Please output every line of the records below, word for word and in the same order.

Dataset entries
------
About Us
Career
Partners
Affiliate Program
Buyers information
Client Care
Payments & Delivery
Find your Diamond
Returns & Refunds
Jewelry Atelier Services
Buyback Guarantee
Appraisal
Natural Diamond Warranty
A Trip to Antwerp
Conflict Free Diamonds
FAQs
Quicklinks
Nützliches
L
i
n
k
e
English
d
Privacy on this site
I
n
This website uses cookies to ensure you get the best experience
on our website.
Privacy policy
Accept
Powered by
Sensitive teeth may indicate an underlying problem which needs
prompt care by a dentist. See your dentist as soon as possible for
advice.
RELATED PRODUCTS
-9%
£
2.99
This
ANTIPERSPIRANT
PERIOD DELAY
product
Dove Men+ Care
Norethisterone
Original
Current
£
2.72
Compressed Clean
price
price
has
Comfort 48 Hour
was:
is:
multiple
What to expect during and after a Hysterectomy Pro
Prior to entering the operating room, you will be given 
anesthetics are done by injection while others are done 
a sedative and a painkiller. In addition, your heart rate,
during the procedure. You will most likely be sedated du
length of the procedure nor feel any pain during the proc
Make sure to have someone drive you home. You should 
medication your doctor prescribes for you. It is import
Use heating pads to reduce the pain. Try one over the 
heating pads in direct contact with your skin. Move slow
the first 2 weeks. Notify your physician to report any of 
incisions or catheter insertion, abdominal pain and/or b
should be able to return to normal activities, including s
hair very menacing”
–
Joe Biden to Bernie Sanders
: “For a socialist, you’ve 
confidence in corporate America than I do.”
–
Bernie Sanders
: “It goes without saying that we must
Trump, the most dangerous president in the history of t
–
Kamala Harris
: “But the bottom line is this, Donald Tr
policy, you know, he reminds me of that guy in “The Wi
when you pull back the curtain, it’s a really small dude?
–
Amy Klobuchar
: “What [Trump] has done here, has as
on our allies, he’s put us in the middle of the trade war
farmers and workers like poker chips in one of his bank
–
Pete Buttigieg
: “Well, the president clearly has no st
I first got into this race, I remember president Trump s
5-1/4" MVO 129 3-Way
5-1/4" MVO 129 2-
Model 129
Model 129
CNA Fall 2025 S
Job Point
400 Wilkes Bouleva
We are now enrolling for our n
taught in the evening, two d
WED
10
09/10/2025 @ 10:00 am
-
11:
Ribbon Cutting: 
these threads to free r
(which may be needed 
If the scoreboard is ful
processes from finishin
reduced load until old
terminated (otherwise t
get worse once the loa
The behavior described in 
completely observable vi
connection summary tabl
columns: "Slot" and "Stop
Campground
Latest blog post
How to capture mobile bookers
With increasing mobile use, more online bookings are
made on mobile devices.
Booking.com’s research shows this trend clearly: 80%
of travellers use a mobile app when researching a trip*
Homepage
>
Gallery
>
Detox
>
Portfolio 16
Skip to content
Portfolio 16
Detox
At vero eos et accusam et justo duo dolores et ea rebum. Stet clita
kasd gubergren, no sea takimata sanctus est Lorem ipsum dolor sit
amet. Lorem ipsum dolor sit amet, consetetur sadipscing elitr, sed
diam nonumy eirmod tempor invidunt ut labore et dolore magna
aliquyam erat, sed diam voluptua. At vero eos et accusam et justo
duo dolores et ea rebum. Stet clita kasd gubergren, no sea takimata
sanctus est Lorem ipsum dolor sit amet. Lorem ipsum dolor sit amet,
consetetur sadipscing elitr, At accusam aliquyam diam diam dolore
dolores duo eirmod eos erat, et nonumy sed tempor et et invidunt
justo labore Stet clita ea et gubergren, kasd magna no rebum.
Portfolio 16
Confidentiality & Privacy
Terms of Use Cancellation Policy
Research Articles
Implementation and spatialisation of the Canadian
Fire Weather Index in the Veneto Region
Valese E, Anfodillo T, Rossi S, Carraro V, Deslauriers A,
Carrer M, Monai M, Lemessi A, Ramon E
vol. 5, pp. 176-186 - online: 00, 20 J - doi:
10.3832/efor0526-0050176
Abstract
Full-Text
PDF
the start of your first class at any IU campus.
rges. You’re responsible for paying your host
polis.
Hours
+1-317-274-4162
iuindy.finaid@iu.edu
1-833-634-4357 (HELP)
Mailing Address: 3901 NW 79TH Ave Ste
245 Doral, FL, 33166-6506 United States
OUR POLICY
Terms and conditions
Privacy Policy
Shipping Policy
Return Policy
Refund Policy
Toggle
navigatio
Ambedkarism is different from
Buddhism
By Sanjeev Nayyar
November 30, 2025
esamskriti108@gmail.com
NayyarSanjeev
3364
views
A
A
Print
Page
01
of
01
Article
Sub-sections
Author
------
## RESULT OF THE TASK
About Us
Career
Partners
Affiliate Program
Buyers information
Client Care
Payments & Delivery
Find your Diamond
Returns & Refunds
Jewelry Atelier Services
Buyback Guarantee
Appraisal
Natural Diamond Warranty
A Trip to Antwerp
Conflict Free Diamonds
FAQs
Quicklinks
Nützliches
L
i
n
k
e
English
d
Privacy on this site
I
n
This website uses cookies to ensure you get the best experience
on our website.
Privacy policy
Accept
Powered by
Sensitive teeth may indicate an underlying problem which needs
prompt care by a dentist. See your dentist as soon as possible for
advice.
RELATED PRODUCTS
-9%
£
2.99
This
ANTIPERSPIRANT
PERIOD DELAY
product
Dove Men+ Care
Norethisterone
Original
Current
£
2.72
Compressed Clean
price
price
has
Comfort 48 Hour
was:
is:
multiple
What to expect during and after a Hysterectomy Pro
Prior to entering the operating room, you will be given 
anesthetics are done by injection while others are done 
a sedative and a painkiller. In addition, your heart rate,
during the procedure. You will most likely be sedated du
length of the procedure nor feel any pain during the proc
Make sure to have someone drive you home. You should 
medication your doctor prescribes for you. It is import
Use heating pads to reduce the pain. Try one over the 
heating pads in direct contact with your skin. Move slow
the first 2 weeks. Notify your physician to report any of 
incisions or catheter insertion, abdominal pain and/or b
should be able to return to normal activities, including s
hair very menacing”
–
Joe Biden to Bernie Sanders
: “For a socialist, you’ve 
confidence in corporate America than I do.”
–
Bernie Sanders
: “It goes without saying that we must
Trump, the most dangerous president in the history of t
–
Kamala Harris
: “But the bottom line is this, Donald Tr
policy, you know, he reminds me of that guy in “The Wi
when you pull back the curtain, it’s a really small dude?
–
Amy Klobuchar
: “What [Trump] has done here, has as
on our allies, he’s put us in the middle of the trade war
farmers and workers like poker chips in one of his bank
–
Pete Buttigieg
: “Well, the president clearly has no st
I first got into this race, I remember president Trump s
5-1/4" MVO 129 3-Way
5-1/4" MVO 129 2-
Model 129
Model 129
CNA Fall 2025 S
Job Point
400 Wilkes Bouleva
We are now enrolling for our n
taught in the evening, two d
WED
10
09/10/2025 @ 10:00 am
-
11:
Ribbon Cutting: 
these threads to free r
(which may be needed 
If the scoreboard is ful
processes from finishin
reduced load until old
terminated (otherwise t
get worse once the loa
The behavior described in 
completely observable vi
connection summary tabl
columns: "Slot" and "Stop
Campground
Latest blog post
How to capture mobile bookers
With increasing mobile use, more online bookings are
made on mobile devices.
Booking.com’s research shows this trend clearly: 80%
of travellers use a mobile app when researching a trip*
Homepage
>
Gallery
>
Detox
>
Portfolio 16
Skip to content
Portfolio 16
Detox
At vero eos et accusam et justo duo dolores et ea rebum. Stet clita
kasd gubergren, no sea takimata sanctus est Lorem ipsum dolor sit
amet. Lorem ipsum dolor sit amet, consetetur sadipscing elitr, sed
diam nonumy eirmod tempor invidunt ut labore et dolore magna
aliquyam erat, sed diam voluptua. At vero eos et accusam et justo
duo dolores et ea rebum. Stet clita kasd gubergren, no sea takimata
sanctus est Lorem ipsum dolor sit amet. Lorem ipsum dolor sit amet,
consetetur sadipscing elitr, At accusam aliquyam diam diam dolore
dolores duo eirmod eos erat, et nonumy sed tempor et et invidunt
justo labore Stet clita ea et gubergren, kasd magna no rebum.
Portfolio 16
Confidentiality & Privacy
Terms of Use Cancellation Policy
Research Articles
Implementation and spatialisation of the Canadian
Fire Weather Index in the Veneto Region
Valese E, Anfodillo T, Rossi S, Carraro V, Deslauriers A,
Carrer M, Monai M, Lemessi A, Ramon E
vol. 5, pp. 176-186 - online: 00, 20 J - doi:
10.3832/efor0526-0050176
Abstract
Full-Text
PDF
the start of your first class at any IU campus.
rges. You’re responsible for paying your host
polis.
Hours
+1-317-274-4162
iuindy.finaid@iu.edu
1-833-634-4357 (HELP)
Mailing Address: 3901 NW 79TH Ave Ste
245 Doral, FL, 33166-6506 United States
OUR POLICY
Terms and conditions
Privacy Policy
Shipping Policy
Return Policy
Refund Policy
Toggle
navigatio
Ambedkarism is different from
Buddhism
By Sanjeev Nayyar
November 30, 2025
esamskriti108@gmail.com
NayyarSanjeev
3364
views
A
A
Print
Page
01
of
01
Article
Sub-sections
Author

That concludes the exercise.